EXERCISE AIM
The required response is the number of lines in the entries that include the word "casing", with nothing added.

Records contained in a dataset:
•••

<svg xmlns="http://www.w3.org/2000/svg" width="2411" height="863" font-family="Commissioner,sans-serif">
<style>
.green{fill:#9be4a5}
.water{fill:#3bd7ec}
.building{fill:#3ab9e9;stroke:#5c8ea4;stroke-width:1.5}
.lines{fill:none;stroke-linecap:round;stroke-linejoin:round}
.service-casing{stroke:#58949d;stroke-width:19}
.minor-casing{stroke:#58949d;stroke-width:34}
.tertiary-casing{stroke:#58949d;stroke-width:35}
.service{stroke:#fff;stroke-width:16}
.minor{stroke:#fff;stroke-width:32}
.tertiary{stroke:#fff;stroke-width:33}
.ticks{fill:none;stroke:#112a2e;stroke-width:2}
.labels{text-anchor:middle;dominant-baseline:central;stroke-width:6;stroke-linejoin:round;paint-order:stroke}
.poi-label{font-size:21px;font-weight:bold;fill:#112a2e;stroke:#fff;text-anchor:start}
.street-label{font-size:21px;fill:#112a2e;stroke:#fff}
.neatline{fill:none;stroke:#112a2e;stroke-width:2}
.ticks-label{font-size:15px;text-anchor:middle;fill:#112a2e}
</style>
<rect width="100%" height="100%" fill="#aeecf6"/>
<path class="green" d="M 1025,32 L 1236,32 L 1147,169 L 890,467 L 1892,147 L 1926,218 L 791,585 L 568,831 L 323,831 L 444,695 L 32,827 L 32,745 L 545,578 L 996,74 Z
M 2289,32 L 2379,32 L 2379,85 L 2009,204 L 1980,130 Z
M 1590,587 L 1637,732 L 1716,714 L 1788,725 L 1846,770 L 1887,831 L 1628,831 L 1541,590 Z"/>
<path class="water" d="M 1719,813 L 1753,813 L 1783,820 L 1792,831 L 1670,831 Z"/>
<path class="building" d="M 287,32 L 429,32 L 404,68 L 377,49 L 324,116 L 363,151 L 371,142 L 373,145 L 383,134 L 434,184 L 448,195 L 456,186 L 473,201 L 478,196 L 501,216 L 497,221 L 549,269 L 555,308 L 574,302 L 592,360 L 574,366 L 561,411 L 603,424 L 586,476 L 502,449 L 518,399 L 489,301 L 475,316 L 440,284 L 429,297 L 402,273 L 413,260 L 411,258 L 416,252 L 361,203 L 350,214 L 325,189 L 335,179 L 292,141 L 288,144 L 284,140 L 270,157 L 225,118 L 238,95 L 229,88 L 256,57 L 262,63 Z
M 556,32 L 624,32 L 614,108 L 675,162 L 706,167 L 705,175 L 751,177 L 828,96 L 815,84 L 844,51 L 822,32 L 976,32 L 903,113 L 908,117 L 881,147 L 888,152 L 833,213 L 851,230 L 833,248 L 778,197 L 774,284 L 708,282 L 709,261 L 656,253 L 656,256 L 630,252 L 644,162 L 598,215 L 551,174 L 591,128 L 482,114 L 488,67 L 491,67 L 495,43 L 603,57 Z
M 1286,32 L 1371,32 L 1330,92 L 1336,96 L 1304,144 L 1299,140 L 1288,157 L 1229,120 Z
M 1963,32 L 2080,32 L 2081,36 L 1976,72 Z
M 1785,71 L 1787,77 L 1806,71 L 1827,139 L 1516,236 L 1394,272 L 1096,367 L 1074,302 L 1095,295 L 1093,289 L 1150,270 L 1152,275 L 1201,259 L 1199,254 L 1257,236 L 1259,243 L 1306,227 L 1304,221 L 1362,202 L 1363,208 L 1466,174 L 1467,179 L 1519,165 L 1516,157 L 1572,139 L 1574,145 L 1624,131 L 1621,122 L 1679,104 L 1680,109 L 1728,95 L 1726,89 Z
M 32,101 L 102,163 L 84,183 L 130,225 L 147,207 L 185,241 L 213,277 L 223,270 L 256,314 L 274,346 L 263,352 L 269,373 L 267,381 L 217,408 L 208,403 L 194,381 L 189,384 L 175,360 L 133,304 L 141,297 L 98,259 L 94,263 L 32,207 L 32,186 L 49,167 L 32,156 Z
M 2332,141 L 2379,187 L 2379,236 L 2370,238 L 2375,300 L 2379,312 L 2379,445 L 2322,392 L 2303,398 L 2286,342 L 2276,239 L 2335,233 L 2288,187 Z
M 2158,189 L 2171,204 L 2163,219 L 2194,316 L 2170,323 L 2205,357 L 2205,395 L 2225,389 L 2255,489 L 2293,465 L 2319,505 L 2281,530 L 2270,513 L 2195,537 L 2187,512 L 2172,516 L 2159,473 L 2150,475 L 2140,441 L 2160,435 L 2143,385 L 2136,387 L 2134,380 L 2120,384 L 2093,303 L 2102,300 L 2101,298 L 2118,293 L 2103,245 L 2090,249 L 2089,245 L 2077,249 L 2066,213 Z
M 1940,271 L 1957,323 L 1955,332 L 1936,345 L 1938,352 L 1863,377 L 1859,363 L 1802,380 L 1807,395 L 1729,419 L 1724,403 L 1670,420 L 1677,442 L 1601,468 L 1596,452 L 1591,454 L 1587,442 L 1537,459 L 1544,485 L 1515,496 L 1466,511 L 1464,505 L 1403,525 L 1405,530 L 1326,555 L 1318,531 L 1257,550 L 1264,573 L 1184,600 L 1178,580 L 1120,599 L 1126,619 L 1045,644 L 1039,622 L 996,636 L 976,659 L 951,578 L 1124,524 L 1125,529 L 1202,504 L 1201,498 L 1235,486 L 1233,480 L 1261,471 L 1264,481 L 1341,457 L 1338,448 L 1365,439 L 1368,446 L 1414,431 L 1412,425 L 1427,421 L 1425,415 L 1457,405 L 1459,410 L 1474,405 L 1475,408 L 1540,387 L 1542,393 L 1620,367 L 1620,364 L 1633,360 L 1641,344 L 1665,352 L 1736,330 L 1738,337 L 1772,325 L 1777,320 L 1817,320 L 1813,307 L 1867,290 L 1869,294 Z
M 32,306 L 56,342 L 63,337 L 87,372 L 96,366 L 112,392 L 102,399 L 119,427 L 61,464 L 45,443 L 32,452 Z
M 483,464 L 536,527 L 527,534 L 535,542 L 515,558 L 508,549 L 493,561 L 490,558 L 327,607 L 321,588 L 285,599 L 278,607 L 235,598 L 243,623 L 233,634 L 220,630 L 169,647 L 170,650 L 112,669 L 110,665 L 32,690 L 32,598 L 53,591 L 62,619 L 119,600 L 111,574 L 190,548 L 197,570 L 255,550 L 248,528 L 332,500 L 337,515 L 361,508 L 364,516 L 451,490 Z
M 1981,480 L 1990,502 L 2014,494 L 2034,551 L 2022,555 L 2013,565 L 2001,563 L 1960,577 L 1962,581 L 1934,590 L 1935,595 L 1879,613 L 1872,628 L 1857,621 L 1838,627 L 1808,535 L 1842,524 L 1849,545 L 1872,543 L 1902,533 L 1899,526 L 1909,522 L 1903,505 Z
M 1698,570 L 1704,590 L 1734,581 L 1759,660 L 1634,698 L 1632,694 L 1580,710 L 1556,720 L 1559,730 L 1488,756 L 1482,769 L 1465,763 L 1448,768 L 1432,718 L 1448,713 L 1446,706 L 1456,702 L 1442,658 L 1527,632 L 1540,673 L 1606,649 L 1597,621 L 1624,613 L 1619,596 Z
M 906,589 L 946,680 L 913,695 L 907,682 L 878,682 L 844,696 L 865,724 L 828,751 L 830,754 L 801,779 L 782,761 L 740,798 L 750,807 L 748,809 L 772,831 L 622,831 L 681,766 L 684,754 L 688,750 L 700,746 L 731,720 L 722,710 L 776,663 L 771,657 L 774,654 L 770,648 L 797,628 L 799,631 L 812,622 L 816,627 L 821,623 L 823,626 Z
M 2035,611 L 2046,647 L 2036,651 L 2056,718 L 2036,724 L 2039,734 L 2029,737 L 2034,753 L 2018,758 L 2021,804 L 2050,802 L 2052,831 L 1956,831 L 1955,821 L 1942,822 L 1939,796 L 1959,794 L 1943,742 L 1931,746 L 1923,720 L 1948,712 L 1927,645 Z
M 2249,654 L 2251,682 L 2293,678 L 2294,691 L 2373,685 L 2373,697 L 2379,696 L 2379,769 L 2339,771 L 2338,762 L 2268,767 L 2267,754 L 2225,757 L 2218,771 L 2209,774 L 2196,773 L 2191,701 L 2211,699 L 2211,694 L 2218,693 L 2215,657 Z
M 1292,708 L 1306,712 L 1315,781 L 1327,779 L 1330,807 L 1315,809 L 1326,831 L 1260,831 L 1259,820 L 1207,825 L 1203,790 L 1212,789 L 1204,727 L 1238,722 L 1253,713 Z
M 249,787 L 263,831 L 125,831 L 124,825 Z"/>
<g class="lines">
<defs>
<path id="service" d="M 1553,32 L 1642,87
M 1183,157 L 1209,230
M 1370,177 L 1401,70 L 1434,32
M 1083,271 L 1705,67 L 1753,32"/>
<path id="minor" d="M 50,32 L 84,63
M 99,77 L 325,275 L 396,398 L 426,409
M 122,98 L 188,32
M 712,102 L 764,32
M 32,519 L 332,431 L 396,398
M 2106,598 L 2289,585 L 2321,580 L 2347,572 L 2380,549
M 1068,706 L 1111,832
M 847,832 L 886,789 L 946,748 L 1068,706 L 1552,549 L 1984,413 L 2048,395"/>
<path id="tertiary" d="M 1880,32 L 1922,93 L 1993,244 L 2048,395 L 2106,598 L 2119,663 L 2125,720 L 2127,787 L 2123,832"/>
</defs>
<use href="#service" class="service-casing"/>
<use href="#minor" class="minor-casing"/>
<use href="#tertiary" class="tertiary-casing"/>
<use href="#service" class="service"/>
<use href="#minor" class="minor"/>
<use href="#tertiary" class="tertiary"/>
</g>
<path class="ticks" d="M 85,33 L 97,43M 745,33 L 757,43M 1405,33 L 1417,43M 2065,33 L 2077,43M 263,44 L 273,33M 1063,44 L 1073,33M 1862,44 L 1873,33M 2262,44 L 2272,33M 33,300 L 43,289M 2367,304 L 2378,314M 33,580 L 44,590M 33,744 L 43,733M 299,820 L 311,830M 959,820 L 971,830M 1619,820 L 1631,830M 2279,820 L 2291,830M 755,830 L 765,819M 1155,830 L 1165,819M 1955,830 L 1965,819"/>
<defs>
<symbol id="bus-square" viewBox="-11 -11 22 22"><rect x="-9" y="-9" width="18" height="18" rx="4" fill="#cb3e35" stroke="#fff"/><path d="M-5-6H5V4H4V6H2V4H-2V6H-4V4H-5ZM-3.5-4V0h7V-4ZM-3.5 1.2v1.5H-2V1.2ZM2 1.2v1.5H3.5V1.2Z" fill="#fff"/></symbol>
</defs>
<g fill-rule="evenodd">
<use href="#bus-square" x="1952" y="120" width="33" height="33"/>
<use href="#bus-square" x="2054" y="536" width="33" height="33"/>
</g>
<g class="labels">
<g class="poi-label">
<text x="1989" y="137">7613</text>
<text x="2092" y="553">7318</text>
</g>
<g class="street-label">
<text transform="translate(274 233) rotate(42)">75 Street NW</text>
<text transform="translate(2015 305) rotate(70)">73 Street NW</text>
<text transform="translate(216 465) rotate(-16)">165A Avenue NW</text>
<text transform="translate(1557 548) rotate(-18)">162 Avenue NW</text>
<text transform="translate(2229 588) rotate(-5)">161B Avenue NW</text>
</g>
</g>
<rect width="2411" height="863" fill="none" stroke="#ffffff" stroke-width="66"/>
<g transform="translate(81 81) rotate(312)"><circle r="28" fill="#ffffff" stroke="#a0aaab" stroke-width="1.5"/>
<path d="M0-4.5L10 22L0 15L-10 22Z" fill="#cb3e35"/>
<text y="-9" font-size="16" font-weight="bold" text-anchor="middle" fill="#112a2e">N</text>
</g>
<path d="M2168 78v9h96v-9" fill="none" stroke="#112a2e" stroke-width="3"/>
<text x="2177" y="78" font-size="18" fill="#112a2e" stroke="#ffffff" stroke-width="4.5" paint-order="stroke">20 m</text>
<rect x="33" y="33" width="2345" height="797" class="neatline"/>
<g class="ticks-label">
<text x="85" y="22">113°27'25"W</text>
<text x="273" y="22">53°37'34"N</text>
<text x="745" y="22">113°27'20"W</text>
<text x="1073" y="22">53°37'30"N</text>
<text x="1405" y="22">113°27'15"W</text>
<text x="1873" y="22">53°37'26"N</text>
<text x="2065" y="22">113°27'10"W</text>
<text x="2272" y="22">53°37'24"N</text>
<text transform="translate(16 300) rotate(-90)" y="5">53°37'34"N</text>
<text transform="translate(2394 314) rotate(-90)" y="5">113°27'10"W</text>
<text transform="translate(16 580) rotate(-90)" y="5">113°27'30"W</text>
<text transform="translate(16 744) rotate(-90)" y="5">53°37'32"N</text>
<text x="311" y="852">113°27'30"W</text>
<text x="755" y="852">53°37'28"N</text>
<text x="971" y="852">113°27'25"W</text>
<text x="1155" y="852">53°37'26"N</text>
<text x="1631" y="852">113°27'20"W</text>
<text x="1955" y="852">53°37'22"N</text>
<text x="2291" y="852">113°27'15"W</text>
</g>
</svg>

•••

SOLUTION TO THIS PROBLEM
6